## WHAT YOU WILL DO
Copy, from the data below, every line that has "database" in it.

==*==

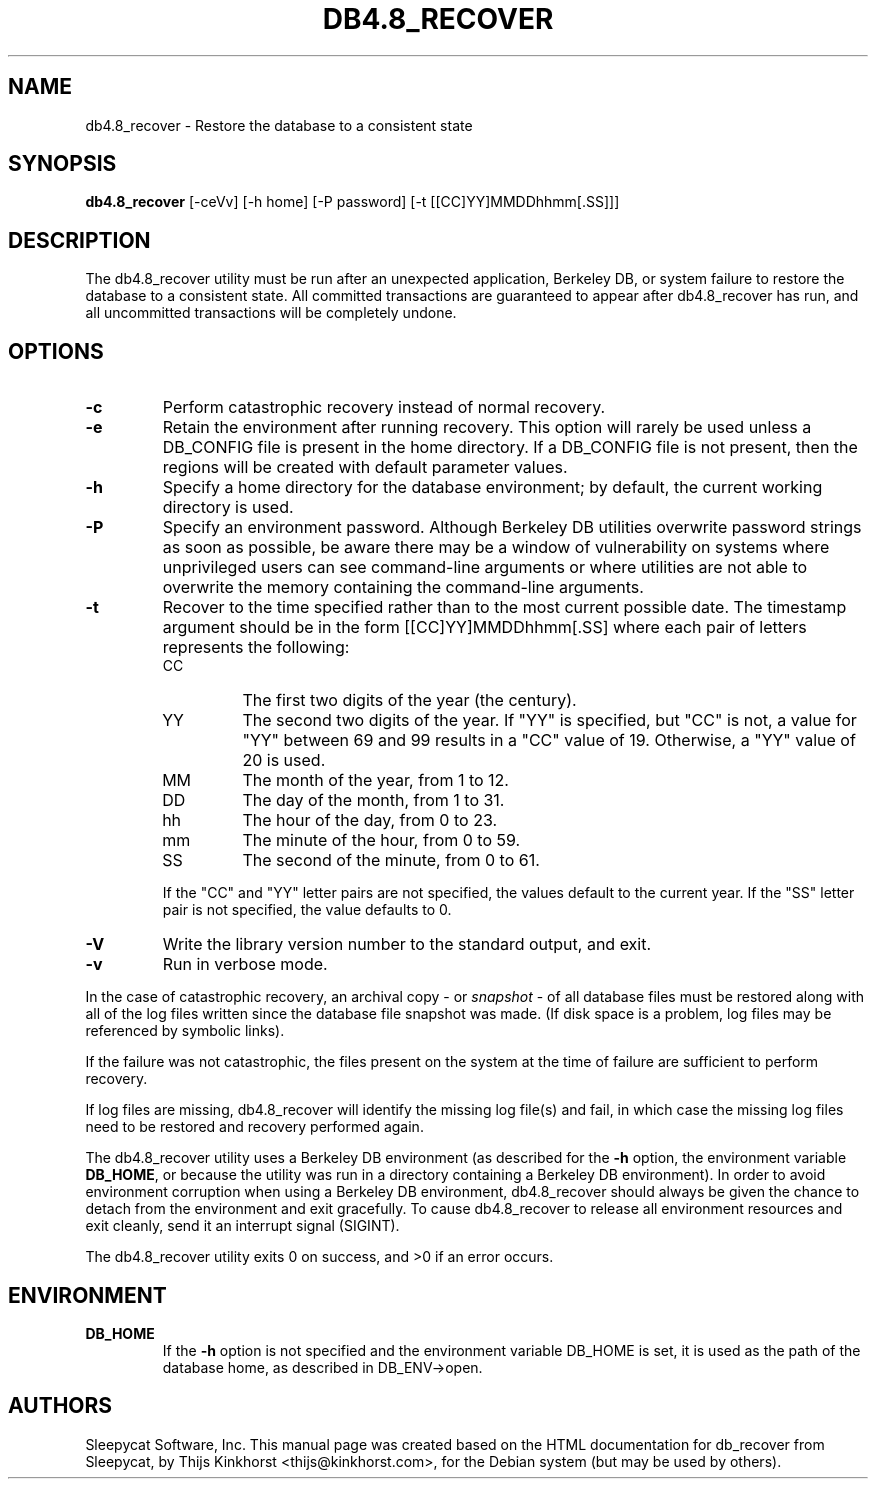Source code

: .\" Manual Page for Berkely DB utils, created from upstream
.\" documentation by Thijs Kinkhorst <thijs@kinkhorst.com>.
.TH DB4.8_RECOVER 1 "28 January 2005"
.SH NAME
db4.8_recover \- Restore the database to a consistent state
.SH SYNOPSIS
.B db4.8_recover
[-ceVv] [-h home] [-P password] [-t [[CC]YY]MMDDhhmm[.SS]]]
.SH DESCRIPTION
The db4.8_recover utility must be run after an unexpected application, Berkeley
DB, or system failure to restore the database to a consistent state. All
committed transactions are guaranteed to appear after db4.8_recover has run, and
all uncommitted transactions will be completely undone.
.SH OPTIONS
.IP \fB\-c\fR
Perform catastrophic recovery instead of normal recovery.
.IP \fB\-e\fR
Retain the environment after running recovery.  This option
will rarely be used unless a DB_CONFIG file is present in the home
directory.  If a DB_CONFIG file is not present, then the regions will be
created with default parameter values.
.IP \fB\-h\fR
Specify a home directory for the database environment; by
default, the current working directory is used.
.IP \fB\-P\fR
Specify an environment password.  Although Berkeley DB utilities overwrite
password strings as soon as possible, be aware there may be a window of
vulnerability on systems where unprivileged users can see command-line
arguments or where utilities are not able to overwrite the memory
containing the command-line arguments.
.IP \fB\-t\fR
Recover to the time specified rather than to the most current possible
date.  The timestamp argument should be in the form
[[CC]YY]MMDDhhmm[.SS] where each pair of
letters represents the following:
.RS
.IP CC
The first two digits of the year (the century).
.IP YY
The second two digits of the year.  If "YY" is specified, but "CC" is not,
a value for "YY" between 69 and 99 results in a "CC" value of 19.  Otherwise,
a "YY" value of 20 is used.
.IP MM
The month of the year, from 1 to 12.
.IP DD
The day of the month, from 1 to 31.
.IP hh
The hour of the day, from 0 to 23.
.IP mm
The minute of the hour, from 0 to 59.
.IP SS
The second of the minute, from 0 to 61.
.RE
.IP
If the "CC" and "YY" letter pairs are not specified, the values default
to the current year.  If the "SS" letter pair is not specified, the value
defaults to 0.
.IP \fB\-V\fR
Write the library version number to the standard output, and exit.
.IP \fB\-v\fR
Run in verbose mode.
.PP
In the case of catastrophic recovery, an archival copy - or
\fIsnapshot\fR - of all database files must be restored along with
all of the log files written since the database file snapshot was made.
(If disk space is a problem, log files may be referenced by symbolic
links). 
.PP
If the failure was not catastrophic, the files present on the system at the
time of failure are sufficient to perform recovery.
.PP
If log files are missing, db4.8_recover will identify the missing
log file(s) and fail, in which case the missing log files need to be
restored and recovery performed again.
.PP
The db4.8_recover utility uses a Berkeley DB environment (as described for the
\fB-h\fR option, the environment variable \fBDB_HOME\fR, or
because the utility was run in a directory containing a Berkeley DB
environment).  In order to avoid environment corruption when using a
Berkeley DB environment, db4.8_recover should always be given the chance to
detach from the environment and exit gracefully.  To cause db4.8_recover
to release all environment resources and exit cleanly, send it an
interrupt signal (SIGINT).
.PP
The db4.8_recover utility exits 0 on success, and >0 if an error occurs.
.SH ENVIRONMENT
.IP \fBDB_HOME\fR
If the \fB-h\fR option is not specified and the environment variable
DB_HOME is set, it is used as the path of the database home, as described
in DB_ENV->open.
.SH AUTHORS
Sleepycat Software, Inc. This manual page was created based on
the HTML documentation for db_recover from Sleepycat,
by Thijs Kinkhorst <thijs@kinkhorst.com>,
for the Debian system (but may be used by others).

==*==

## REPLY
db4.8_recover \- Restore the database to a consistent state
DB, or system failure to restore the database to a consistent state. All
Specify a home directory for the database environment; by
\fIsnapshot\fR - of all database files must be restored along with
all of the log files written since the database file snapshot was made.
DB_HOME is set, it is used as the path of the database home, as described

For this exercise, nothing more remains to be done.